Room environment plays a large role in the transmission of healthcare associated infections (HAIs), and that role is getting some significant attention. The Centers for Disease Control and Prevention (CDC) identified the most frequently touched or high touch surfaces in a patient’s room. These items—such as the bedside table, bedrails and remote control—are touched numerous times throughout the day, not only by healthcare workers (HCW), but also by the patient and visitors. High touch surfaces are cleaned and disinfected daily as part of the routine cleaning of a patient’s room. Yet, there is one high touch surface that did not make the CDCs’ list and is not part of patient room routine daily cleaning.
That surface is the privacy curtain.
The privacy curtain is touched frequently before, during and after patient contact. Often times, the curtain is touched after hand hygiene, and before contact with the patient, potentially putting the patient at risk for cross contamination.1 Curtains may also be made of a material that is not easily cleaned. Fabric content is an important consideration: Microorganisms have been found to bind with certain fabrics more than others. One study indicates that S aureus and Pseudomonas aeruginosa can bind to acrylic, polyester and wool at very high ratios.2 Other studies have shown that staphylococci, enterococci, and fungus can survive on fabric for days or weeks, and have a tendency to survive longer on polyester than on cotton.3,4 This is an alarming fact, especially considering that most cubicle curtain fabrics today are polyester due to its longevity, shape retention, and resistance to fading with repeated washings.
A number of studies have found that privacy curtains are often contaminated with Vancomycin-resistant enterococcus (VRE) and methicillin-resistant Staphylococcus aureus (MRSA) 5, 6. Despite this information, the CDC and other regulatory and professional organizations are not very specific regarding when and how often the curtains should be cleaned.
According to The American Society for Healthcare Environmental Services of the American Hospital Association, privacy curtains should be cleaned any time there is visible dust or soil and as a part of the terminal cleaning process whenever an area has been occupied by a patient who has been on contact or droplet precautions.7,8 To prevent cross-contamination, the privacy curtains should be taken down immediately after an area has been occupied by a patient who has been on isolation precautions, and clean curtains should be hung before the next patient occupies the area. Since there are no clear-cut recommendations for how frequently the curtains should be cleaned, protocols may vary greatly from institution to institution.
So what is the solution? There are a number of things that should be considered:
1. Recommended best practice is to record and complete laundering schedules on a quarterly basis, except in cases of isolation patients where a terminal clean is needed. Proper protocol includes using an industrial laundry or in-house laundry versus dry cleaning to ensure curtains are terminally cleaned.
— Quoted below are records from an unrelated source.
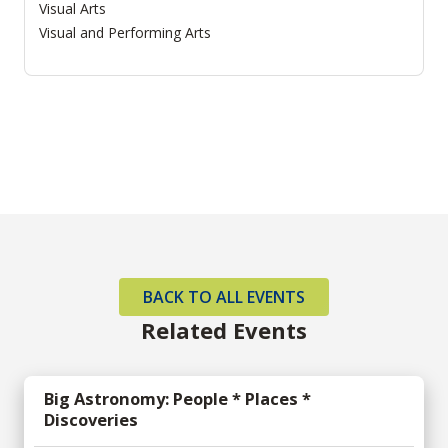
Visual Arts
Visual and Performing Arts
BACK TO ALL EVENTS
Related Events
Big Astronomy: People * Places *
Discoveries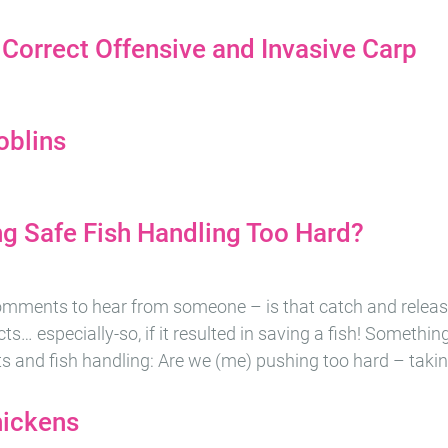
 Correct Offensive and Invasive Carp
oblins
g Safe Fish Handling Too Hard?
omments to hear from someone – is that catch and releas
ts… especially-so, if it resulted in saving a fish! Somethi
its and fish handling: Are we (me) pushing too hard – takin
hickens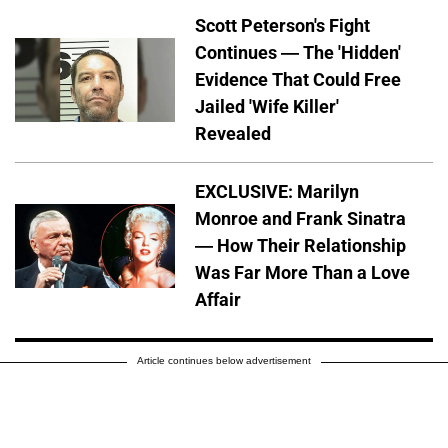
Scott Peterson's Fight
Continues — The 'Hidden'
Evidence That Could Free
Jailed 'Wife Killer'
Revealed
EXCLUSIVE: Marilyn
Monroe and Frank Sinatra
— How Their Relationship
Was Far More Than a Love
Affair
Article continues below advertisement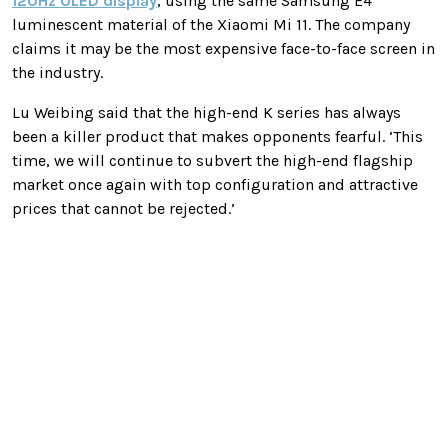
120Hz OLED display
, using the same Samsung E4
luminescent material of the Xiaomi Mi 11. The company
claims it may be the most expensive face-to-face screen in
the industry.
Lu Weibing said that the high-end K series has always
been a killer product that makes opponents fearful. ‘This
time, we will continue to subvert the high-end flagship
market once again with top configuration and attractive
prices that cannot be rejected.’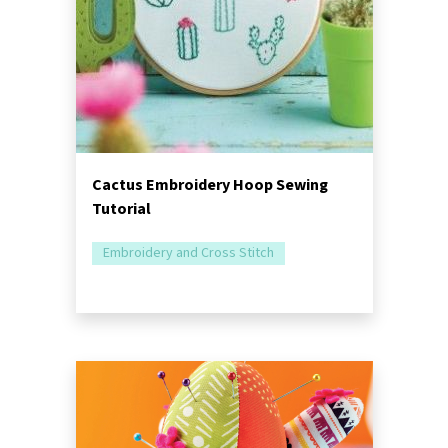
Cactus Embroidery Hoop Sewing
Tutorial
Embroidery and Cross Stitch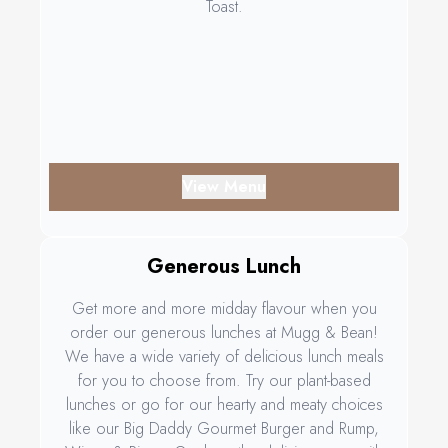
Toast.
View Menu
Generous Lunch
Get more and more midday flavour when you
order our generous lunches at Mugg & Bean!
We have a wide variety of delicious lunch meals
for you to choose from. Try our plant-based
lunches or go for our hearty and meaty choices
like our Big Daddy Gourmet Burger and Rump,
2. Choose easy-to-clean cubicle curtain systems, such as snap panels that are less labor intensive and allow cleaning staff to easily remove and hang curtains.
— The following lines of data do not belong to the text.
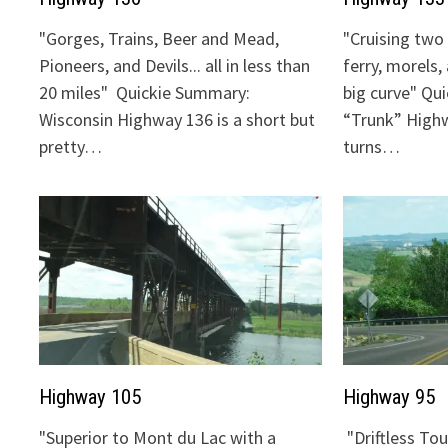
"Gorges, Trains, Beer and Mead,
"Cruising two 
Pioneers, and Devils... all in less than
ferry, morels,
20 miles" Quickie Summary:
big curve" Qu
Wisconsin Highway 136 is a short but
“Trunk” Highw
pretty…
turns…
Highway 105
Highway 95
"Superior to Mont du Lac with a
"Driftless To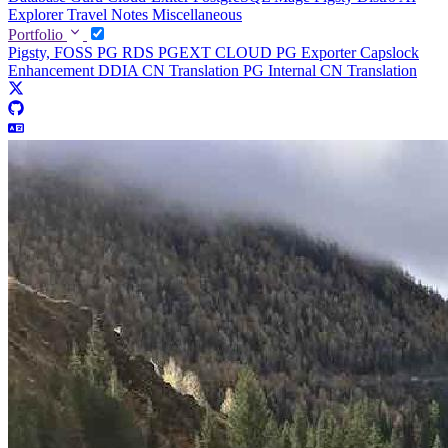
Explorer
Travel Notes
Miscellaneous
Portfolio
Pigsty, FOSS PG RDS
PGEXT CLOUD
PG Exporter
Capslock
Enhancement
DDIA CN Translation
PG Internal CN Translation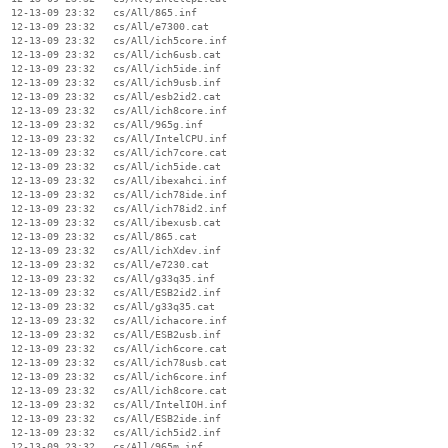
  12-13-09 23:32   cs/All/865.inf

  12-13-09 23:32   cs/All/e7300.cat

  12-13-09 23:32   cs/All/ich5core.inf

  12-13-09 23:32   cs/All/ich6usb.cat

  12-13-09 23:32   cs/All/ich5ide.inf

  12-13-09 23:32   cs/All/ich9usb.inf

  12-13-09 23:32   cs/All/esb2id2.cat

  12-13-09 23:32   cs/All/ich8core.inf

  12-13-09 23:32   cs/All/965g.inf

  12-13-09 23:32   cs/All/IntelCPU.inf

  12-13-09 23:32   cs/All/ich7core.cat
3. Consider adding a plastic pull wand or clean edge that can direct a person where to grab the curtain. These can easily be wiped during daily cleaning.
4. Disposable privacy curtains may also be a viable option for your facility.
Cubicle curtains are soft surface touch points that can often be overlooked in facility cleaning protocols. Not only that, but these curtains also present a traditionally burdensome process for correct and consistent cleaning. Be sure to implement protocols for proper management to ensure these products are appropriately maintained on a regular basis. System improvements can include:
1. Implementing curtain solutions to make the laundering process less labor intensive;
2. Developing a cleaning schedule for consistent maintenance;
3. Including programs such as Medline’s Cube Track, an RFID tracking program to monitor cubicle curtains throughout your facility;
4. Partnering with local industrial laundries to ensure terminal clean; and
5. Implementing disposable cubicle curtains for high traffic areas.
Removing and laundering large bulky curtains may be a lot of work, but it is the right work for your facility, for you and for your patients’ safety.